I finished it last night. Lamentably, I had to resort to a guide for a couple of puzzles that were proving to be real bottlenecks: Getting the squeaky mouse toy off the cat and using Fred the Mummy in the beauty contest. I had been thinking along the right lines for the first one, but I expect the correct method would have remained elusive. I thought I needed to stop the arty brothers working, so they would go to their room and play with the cat. Instead, it turned out to be one of the very, very few times in the game that I had to use a specific command, that wasn't the default, on a world object.

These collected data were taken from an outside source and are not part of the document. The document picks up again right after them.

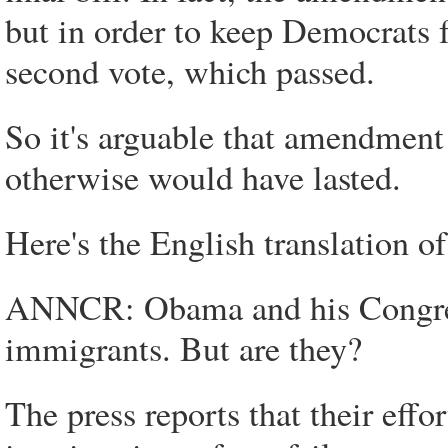
but in order to keep Democrats 
second vote, which passed.
So it's arguable that amendment a
otherwise would have lasted.
Here's the English translation o
ANNCR: Obama and his Congressi
immigrants. But are they?
The press reports that their effo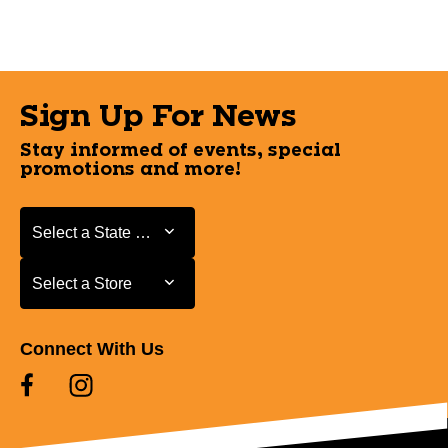
Sign Up For News
Stay informed of events, special
promotions and more!
Select a State or Province
Select a State or Province
Select a Store
Select a Store
Connect With Us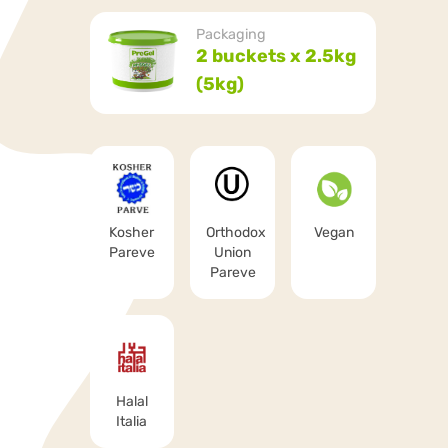
Packaging
2 buckets x 2.5kg
(5kg)
Kosher
Orthodox
Vegan
Pareve
Union
Pareve
Halal
Italia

Up to you whether that was the me being thick, or the game not communicating its mechanics well enough - but it's definitely the latter, since the game is littered with otherwise irrelevant interactive scenery and the original interface is hideously overcomplicated - I'm supposed to go around clicking Push, Pull and Use on everything, on the offchance that one of them actually does something?. I can more easily accept The Mummy one as my fault, since I had already used it in another puzzle (although that one was screamingly obvious in comparison). I might have made the leap more easily if it had also been the solution to a past puzzle.

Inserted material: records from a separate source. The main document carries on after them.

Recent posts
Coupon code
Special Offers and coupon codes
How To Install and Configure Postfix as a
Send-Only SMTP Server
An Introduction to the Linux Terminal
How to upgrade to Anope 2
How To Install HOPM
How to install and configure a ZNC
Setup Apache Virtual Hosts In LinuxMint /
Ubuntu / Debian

I managed to defeat Purple Tentacle without even trying. The way his shrink ray pinged when it was recharging, I naturally assumed the solution would be to trick him with reception bell. I was just going through all the dialogue options for fun, when I blundered into the the real answer.
Overall, some gripes aside, I had a good time playing it. Whether I would be as sanguine about it had I paid 50-odd quid for it back in 1993, I don't know - but I didn't, so I am. I may not be a full convert to the genre just yet, but I'm certainly not averse to getting some more adventure games (when they are next on sale). In the meantime, I can give Maniac Mansion a go.